Piast Gliwice odpalił niezłą bombę tuż przez wznowieniem rozgrywek Ekstraklasy. Nowym zawodnikiem klubu został bowiem Kamil Wilczek – były król strzelców w barwach „Piastunek” oraz jeden z najlepszych snajperów ligi duńskiej w ostatnich latach.

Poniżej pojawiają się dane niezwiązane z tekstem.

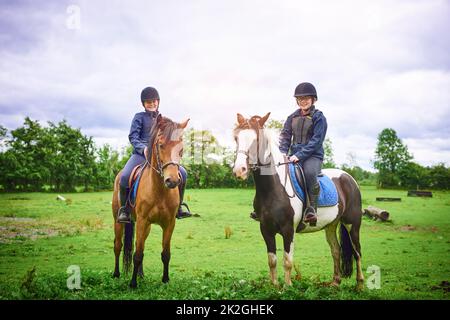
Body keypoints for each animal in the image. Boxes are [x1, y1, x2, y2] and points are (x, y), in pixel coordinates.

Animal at [114, 114, 190, 288]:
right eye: (161, 145)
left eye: (181, 148)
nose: (172, 181)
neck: (160, 190)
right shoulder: (142, 221)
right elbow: (137, 254)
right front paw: (133, 284)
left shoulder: (169, 223)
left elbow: (165, 253)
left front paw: (166, 280)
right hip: (118, 221)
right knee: (118, 245)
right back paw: (116, 274)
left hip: (146, 226)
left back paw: (141, 275)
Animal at [234, 113, 364, 290]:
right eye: (236, 138)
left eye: (256, 140)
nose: (239, 170)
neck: (274, 188)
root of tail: (349, 177)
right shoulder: (265, 229)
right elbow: (272, 260)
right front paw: (274, 286)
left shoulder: (288, 229)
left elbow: (287, 261)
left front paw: (287, 288)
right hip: (331, 225)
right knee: (336, 250)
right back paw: (335, 283)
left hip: (353, 224)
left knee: (357, 252)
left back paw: (360, 286)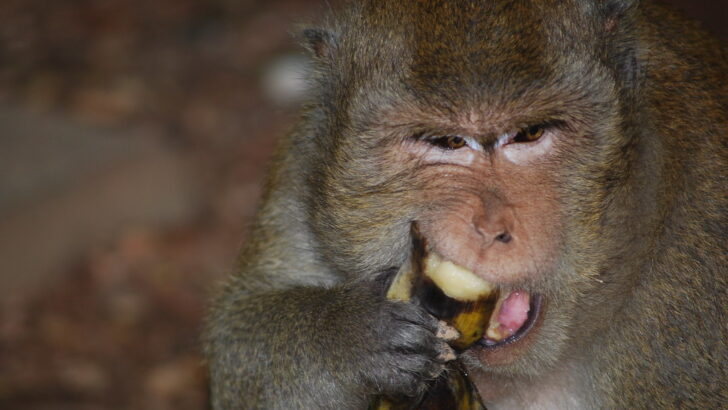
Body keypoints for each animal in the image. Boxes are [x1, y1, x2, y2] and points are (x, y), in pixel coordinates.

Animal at [204, 0, 727, 409]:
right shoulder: (304, 167)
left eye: (530, 133)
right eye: (446, 142)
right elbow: (236, 338)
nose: (490, 229)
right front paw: (350, 335)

Jak podaje klub w komunikacie prasowym, 34-letni Kamil Wilczek podpisał kontrakt obowiązujący do 30 czerwca 2024 roku, w którym zapisano opcję przedłużenia o kolejne 12 miesięcy
Napastnik jeszcze w sezonie 2019/20 bił rekordy skuteczności na duńskich boiskach w barwach Brondby IF i poważnie rozważano go w kontekście reprezentacji Polski. Niestety, od czasu transferu do tureckiego Goztepe jego kariera mocno wyhamowała. Szybko wrócił do Danii, ale już nie Brondby, a konkurencyjnej ekipy FC Kopenhaga. W jej barwach uzbierał co prawda 14 trafień, ale z miesiąca na miesiąc jego pozycja słabła. W tym sezonie ligowym cześciej znajdował się poza kadrą meczową niż wybiegał na murawę.
Odejście z Kopenhagi było więc tylko i wyłącznie kwestią czasu
Po rozwiązaniu umowy z klubem szybko znalazł nowego pracodawcę, a będzie nim Piast Gliwice. Wydaje się, że to znakomity pomysł dla każdej ze stron. Wilczek doskonale zna ten zespół, a Piast po odejściu Jakuba Świerczoka czekał na bramkostrzelnego snajpera. Jest co prawda Alberto Toril, a niedawno do klubu dołączył Rauno Sappinen, ale doświadczenie takiego grajka jak Kamil Wilczek powinno być ogromnym atutem ekipy Waldemara Fornalika.
Witamy ponownie na polskich boiskach Panie Kamilu!